The carriage passed down the street.
“I remember now,” muttered David, “I heard she was to go sailing, and Mr. Talboys was to be skipper of the boat. Ah! well.”
“Well, let them sail, David. It is not your business.”
“That it is not, Eve—nobody's less than mine.
“Eve, there is plenty of wind blowing up from the nor'east.”
“Is there? I am afraid that will bring your ship down quick.”
“Yes; but it is not that. I am afraid that lubber won't think of looking to windward.”

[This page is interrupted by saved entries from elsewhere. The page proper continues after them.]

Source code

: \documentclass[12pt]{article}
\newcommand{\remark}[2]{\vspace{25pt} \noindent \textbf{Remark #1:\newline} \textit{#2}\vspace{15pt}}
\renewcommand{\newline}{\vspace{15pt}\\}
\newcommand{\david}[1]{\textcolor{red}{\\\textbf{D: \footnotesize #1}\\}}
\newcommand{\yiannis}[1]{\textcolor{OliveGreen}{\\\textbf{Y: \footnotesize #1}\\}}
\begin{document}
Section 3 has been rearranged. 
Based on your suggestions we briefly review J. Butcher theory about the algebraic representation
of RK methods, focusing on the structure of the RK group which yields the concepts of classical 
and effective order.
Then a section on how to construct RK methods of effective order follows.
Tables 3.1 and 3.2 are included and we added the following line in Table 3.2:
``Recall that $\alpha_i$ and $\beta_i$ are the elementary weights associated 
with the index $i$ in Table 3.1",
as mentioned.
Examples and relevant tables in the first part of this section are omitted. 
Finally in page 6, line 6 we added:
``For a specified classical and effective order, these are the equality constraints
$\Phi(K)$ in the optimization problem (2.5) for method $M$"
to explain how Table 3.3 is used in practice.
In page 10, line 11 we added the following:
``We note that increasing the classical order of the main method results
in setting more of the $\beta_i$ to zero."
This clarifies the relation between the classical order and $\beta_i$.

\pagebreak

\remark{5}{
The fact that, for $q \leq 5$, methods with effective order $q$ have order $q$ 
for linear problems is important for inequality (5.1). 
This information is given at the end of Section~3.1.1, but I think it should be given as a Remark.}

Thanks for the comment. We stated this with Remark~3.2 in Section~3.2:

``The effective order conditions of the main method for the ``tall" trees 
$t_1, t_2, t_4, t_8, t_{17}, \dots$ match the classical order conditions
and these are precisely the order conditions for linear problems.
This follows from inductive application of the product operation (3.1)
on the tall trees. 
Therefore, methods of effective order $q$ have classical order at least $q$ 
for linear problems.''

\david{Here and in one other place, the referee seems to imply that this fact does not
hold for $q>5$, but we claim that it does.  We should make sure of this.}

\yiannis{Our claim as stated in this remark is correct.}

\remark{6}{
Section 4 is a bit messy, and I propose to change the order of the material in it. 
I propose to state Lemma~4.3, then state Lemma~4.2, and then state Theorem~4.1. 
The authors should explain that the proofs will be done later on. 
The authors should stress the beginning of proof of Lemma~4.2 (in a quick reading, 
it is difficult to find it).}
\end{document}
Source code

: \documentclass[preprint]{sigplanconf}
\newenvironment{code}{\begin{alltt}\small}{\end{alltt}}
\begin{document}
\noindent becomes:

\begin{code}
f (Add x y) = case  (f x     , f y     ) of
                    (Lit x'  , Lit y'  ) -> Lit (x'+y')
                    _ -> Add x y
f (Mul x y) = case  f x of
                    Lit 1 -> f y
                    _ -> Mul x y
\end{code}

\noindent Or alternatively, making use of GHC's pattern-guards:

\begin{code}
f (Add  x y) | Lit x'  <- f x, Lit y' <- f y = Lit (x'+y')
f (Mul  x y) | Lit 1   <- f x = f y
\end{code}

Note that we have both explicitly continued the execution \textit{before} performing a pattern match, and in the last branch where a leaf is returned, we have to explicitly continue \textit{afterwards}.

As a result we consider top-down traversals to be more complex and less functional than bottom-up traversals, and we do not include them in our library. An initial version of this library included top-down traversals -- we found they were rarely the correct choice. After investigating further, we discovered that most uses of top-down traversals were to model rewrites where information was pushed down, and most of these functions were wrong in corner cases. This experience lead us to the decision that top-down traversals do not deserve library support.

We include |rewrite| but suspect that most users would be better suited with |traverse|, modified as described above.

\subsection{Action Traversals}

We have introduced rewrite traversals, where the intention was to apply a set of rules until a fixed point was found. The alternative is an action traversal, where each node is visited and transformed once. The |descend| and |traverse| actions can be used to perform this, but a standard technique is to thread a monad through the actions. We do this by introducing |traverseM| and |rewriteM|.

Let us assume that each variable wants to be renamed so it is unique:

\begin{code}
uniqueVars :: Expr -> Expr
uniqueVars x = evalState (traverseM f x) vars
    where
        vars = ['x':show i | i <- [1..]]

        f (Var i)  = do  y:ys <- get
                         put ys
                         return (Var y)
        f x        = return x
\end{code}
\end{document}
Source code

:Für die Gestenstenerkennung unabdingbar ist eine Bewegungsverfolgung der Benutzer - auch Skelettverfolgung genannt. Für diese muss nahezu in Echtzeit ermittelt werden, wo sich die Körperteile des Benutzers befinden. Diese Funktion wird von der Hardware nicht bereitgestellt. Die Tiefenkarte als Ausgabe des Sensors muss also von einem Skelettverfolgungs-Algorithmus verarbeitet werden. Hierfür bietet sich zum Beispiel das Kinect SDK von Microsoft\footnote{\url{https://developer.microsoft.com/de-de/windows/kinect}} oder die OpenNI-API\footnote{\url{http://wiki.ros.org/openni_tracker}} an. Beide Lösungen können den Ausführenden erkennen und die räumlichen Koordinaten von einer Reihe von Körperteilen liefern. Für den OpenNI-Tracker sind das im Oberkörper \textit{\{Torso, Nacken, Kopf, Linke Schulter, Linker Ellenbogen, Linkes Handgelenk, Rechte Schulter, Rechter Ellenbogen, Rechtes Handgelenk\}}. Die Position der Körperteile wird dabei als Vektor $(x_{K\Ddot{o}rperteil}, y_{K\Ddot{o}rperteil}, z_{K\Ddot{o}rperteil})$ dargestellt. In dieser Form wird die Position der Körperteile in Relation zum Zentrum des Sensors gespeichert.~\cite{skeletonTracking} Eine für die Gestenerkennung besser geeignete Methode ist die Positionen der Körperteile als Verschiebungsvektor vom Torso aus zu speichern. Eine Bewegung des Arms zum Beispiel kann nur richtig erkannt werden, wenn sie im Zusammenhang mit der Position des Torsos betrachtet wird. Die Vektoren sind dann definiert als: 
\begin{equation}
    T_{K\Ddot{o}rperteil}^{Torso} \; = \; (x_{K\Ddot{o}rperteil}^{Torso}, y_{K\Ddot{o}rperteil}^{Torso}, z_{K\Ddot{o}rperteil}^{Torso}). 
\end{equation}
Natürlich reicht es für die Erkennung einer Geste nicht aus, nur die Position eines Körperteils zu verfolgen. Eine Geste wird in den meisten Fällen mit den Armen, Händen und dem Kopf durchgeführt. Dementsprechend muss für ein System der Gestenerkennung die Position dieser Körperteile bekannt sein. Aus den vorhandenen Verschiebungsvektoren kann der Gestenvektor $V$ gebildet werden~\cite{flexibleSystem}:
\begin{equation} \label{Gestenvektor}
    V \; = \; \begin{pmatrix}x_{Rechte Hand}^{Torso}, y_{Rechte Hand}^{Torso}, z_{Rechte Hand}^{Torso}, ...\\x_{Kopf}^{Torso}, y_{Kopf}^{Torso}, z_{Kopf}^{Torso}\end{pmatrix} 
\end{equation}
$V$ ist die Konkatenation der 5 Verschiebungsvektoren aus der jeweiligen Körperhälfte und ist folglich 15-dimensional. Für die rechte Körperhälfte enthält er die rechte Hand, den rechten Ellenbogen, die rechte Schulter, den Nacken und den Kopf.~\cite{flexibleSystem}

“Nonsense about the wind; it is a beautiful day. Come, David, it is no use lighting against nature. Put on your hat, then, and run down to the beach, and see the last of her; only, for my sake, don't let the others see you, to jeer you.”
“No, no.”
“And mind and be back to dinner at four. I have got a nice roast fowl for you.”
“Ay ay.”
A little before four o'clock a sailor brought a note from David, written hastily in pencil. It was sent up to Eve. She read it, and clasped her hands vehemently.
“Oh, David, she was born to be your destruction.”